After executing node scripts/zStackEraseAllNvMem.js /dev/ttyAMA0, deleting coordinator_backup.json and repairing some devices I have "len": 116 and the CC2538 "survives" a cold start without loosing the pairing. Wohooo!!! 🤗

Albeit on some modules I had this problem:

Detected znp version 'zStack30x' ({"transportrev":2,"product":2,"majorrel":2,"minorrel":7,"maintrel":2,"revision":20201010})
Clearing all NVMEM items, from 0 to 831
NVMEM item #1 - deleting, size: 8
NVMEM item #2 - deleting, size: 2
[...]
NVMEM item #59 - deleting, size: 17
NVMEM item #60 - deleting, size: 1
(node:632) UnhandledPromiseRejectionWarning: Error: SREQ '--> SYS - osalNvDelete - {"id":60,"len":1}' failed with status '(0x0a: NV_OPER_FAILED)' (expected '(0x00: SUCCESS),(0x09: NV_ITEM_INITIALIZED)')
    at Znp.<anonymous> (/opt/zigbee2mqtt/node_modules/zigbee-herdsman/dist/adapter/z-stack/znp/znp.js:291:27)
    at Generator.next (<anonymous>)
    at fulfilled (/opt/zigbee2mqtt/node_modules/zigbee-herdsman/dist/adapter/z-stack/znp/znp.js:24:58)
(node:632) UnhandledPromiseRejectionWarning: Unhandled promise rejection. This error originated either by throwing inside of an async function without a catch block, or by rejecting a promise which was not handled with .catch(). To terminate the node process on unhandled promise rejection, use the CLI flag `--unhandled-rejections=strict` (see https://nodejs.org/api/cli.html#cli_unhandled_rejections_mode). (rejection id: 1)
(node:632) [DEP0018] DeprecationWarning: Unhandled promise rejections are deprecated. In the future, promise rejections that are not handled will terminate the Node.js process with a non-zero exit code.

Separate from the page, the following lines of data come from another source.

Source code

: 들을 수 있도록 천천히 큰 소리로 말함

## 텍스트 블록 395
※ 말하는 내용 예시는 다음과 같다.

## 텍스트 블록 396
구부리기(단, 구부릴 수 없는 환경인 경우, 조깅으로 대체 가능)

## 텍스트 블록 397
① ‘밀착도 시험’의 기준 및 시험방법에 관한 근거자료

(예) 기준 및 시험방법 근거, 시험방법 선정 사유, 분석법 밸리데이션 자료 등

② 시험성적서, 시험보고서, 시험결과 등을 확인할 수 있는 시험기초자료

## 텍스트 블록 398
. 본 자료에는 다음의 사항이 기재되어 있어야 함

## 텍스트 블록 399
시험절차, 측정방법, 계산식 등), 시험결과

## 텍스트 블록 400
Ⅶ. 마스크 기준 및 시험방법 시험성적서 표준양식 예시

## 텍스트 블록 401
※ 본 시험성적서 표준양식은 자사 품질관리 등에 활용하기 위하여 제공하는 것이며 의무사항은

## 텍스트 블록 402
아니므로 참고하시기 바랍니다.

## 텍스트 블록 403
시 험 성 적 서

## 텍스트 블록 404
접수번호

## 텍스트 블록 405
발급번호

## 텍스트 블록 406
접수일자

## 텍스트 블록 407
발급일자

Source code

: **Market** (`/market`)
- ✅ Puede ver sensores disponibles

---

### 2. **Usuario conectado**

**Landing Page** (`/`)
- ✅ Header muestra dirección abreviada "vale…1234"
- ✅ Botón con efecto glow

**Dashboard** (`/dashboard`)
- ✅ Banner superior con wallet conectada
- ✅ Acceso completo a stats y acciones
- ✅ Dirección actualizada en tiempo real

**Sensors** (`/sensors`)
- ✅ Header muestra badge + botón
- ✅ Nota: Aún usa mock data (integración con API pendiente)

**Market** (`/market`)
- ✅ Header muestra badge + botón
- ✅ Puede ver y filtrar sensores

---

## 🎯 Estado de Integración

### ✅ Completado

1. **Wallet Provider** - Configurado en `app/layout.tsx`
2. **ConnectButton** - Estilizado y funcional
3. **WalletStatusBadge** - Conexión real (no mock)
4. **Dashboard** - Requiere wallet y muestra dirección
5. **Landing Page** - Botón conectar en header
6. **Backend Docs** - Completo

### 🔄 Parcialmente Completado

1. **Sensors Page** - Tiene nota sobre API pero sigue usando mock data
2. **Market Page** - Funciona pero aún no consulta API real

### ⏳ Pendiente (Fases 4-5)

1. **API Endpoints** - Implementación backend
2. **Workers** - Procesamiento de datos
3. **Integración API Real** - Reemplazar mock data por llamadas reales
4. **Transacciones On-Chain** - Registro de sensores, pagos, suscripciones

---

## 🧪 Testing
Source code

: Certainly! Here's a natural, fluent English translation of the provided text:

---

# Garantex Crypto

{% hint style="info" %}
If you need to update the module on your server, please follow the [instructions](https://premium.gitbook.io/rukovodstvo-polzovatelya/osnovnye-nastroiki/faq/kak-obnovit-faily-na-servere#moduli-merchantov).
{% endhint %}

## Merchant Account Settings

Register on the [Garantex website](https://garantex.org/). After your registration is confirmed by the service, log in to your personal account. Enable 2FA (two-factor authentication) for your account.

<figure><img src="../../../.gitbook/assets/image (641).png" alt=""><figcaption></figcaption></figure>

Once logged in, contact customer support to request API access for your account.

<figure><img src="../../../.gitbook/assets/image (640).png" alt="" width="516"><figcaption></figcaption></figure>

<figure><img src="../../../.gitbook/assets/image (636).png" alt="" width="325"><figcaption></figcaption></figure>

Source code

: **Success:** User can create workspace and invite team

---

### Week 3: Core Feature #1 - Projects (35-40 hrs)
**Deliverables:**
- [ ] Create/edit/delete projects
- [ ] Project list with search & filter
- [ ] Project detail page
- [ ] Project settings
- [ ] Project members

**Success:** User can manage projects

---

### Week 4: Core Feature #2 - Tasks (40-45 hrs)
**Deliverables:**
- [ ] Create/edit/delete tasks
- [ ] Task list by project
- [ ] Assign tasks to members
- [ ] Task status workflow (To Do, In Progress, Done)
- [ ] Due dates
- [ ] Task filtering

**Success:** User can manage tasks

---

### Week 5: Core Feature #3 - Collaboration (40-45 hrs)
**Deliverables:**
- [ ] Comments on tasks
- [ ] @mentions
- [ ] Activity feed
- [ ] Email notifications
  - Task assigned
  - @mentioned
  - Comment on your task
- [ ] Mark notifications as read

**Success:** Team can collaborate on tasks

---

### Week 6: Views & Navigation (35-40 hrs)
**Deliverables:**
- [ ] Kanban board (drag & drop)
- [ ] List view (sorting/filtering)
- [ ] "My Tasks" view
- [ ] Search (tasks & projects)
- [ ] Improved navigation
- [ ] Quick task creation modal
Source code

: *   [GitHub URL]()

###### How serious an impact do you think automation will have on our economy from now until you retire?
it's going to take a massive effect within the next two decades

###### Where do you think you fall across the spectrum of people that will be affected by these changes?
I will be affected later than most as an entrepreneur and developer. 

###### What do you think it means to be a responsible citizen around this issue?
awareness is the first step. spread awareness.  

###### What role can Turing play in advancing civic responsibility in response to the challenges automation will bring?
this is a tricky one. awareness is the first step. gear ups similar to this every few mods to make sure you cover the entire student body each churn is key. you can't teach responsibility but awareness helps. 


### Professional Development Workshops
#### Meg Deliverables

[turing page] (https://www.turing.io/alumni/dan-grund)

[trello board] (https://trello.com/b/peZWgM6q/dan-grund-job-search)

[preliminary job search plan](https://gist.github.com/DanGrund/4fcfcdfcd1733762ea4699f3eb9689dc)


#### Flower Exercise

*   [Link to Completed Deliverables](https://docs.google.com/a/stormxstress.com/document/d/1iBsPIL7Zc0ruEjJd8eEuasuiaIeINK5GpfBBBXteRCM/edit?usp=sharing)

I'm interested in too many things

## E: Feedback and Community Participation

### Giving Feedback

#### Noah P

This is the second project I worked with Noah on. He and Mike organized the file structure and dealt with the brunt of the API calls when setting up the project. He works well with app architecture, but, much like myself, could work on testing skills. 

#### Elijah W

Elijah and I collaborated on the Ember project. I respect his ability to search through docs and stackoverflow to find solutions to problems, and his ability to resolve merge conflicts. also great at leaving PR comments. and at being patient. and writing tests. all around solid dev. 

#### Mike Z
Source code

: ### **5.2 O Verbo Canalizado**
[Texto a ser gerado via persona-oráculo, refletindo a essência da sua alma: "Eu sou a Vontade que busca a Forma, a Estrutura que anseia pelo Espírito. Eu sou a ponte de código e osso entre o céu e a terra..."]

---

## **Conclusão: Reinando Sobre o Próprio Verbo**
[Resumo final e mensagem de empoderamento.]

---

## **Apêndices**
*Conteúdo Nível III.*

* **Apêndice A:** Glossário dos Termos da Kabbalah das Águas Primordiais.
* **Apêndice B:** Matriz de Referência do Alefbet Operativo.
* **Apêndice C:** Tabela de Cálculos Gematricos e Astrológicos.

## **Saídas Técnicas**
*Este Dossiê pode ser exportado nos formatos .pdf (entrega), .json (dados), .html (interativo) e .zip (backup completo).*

and had to restart the script several times till it finally went through. Did this with the 3.3V from the Pi as well as 3.3V derived from the 5V with a HT7333 (see pic above).

Thank you so so much.

Cheers.

michalszymura commented 3 years ago

@0x3EC Seems to be behaving correctly. I was able to unplug the stick and plug it back in and didn't have any issues.

tsmt09 commented 3 years ago

I put a longer and detailed tutorial to reset the NIB table with zigbee2mqtt.

https://github.com/codm/cc2538-fix#english

Didn't have time yet to build something which does that directly on the serial port, but the tutorial should to it for now.

I would close the issue soon, if there are no objections.